Keywords

1 Introduction

Improvements in video processing technology and computation technology motivated researchers to use computer vision and pattern recognition methods for analysis of videos. Now a days, this kind of research tremendously increased in sports videos in indexing, retrieval and event detection and even prediction on real time. Prediction of an event will be happened by analyzing the player in successive frames from a video. This analysis will be divided into different sections (1) Detection of a player, (2) Subtracting the background from the player (3) Skeletonization, (4) Prediction of an Event. So, accuracy of the prediction depends primarily on player detection, detection of player is a challenging task due to great variability in appearances, poses and also due to large variations in the background.

The important step in skeletonization is detection of human region i.e. human silhouette. So far, many methods have been developed in this area. Different authors used different approaches to detect the players. A player can be detected using background subtraction methods [1]. Pascual [2] used a player separation algorithm without background subtraction. Some of the techniques use color models with special templates to calculate likelihood maps for color templates matching to extract an object of interest [3]. Cloud System Model (CSM) framework [4] is designed to handle 2D articulated bodies in order to segment humans in the video. This methods works when the player facing towards the camera. Matthias Grundmann [5] uses hierarchical graph-based algorithm to segment the human. The next step in Skeletonization process is removing the background in order to precisely extract the player. Removing the background can be done using different color space approaches like Hybrid Color Space (HCS), RGB color space, and L*U*V* color space [6]. Most of the existing methods used low level features. But these methods are not able to segment the player precisely.

After achieving human silhouette, skeleton part should be extracted. To achieve this, the methods [7, 8] use iterative algorithm to extract skeleton part, while keeping the topological structure of pixels. Accuracy and smoothness of the skeleton may be achieved by thinning.

Towards this, we presented a novel and effective way for automatic retrieval of skeletal part of the player from the sports video sequences like cricket for further processing like prediction of an event or classifying the event. We proposed a system for skeletonization of the sports man, this uses the combination of HOG and SVM for the detection of a player, Graph-Cut segmentation to subtract the background and Discrete Curve Evolution method in order to extract the skeletal part. The updated model provides more accurate skeleton for further video analysis like even prediction or classification.

This paper has been organised into following sections. Section 2 gives background information of the methods. Section 3 discusses the proposed method and Sect. 4 explains experimental results. In Sect. 5, we draw conclusions and discuss about future work.

2 Background

The proposed system employs gradient based algorithm such as Histograms of Oriented Gradients (HOG) descriptors are trained using SVM for detecting human region and Graph cut method for segmenting player and non player regions in the sports video sequence and Discrete Curve Evaluation for skeletonization. We improved our work [9] and extended the work to extract skeletal parts.

▶ Information supplied
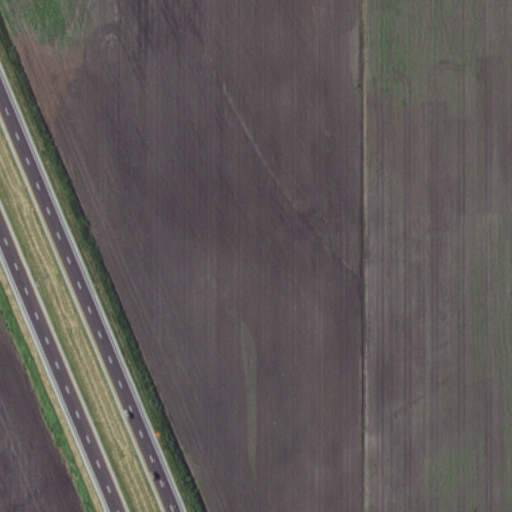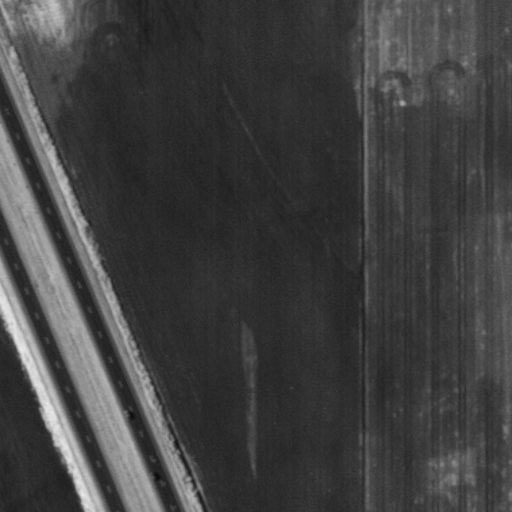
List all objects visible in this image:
road: (87, 301)
road: (60, 366)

▶ Exercises to complete
(a) In the player skeletonization text, what technique does the proposed system use to subtract the background?
(b) Update the player skeletonization text, everything from "1 Introduction" down to "in the background.", replacing "sports videos" with "cricket videos".
(c) Based on the player skeletonization text, does each statement agree: (i) the Cloud System Model framework works when the player faces the camera; (ii) Pascual separated players by means of background subtraction; (iii) Section 4 explains experimental results?

▶ Results
(a) Graph-Cut segmentation.

(b)
1 Introduction

Improvements in video processing technology and computation technology motivated researchers to use computer vision and pattern recognition methods for analysis of videos. Now a days, this kind of research tremendously increased in cricket videos in indexing, retrieval and event detection and even prediction on real time. Prediction of an event will be happened by analyzing the player in successive frames from a video. This analysis will be divided into different sections (1) Detection of a player, (2) Subtracting the background from the player (3) Skeletonization, (4) Prediction of an Event. So, accuracy of the prediction depends primarily on player detection, detection of player is a challenging task due to great variability in appearances, poses and also due to large variations in the background.

(c)
(i) Yes: "This methods works when the player facing towards the camera."
(ii) No: "Pascual [2] used a player separation algorithm without background subtraction."
(iii) Yes: "Sect. 4 explains experimental results"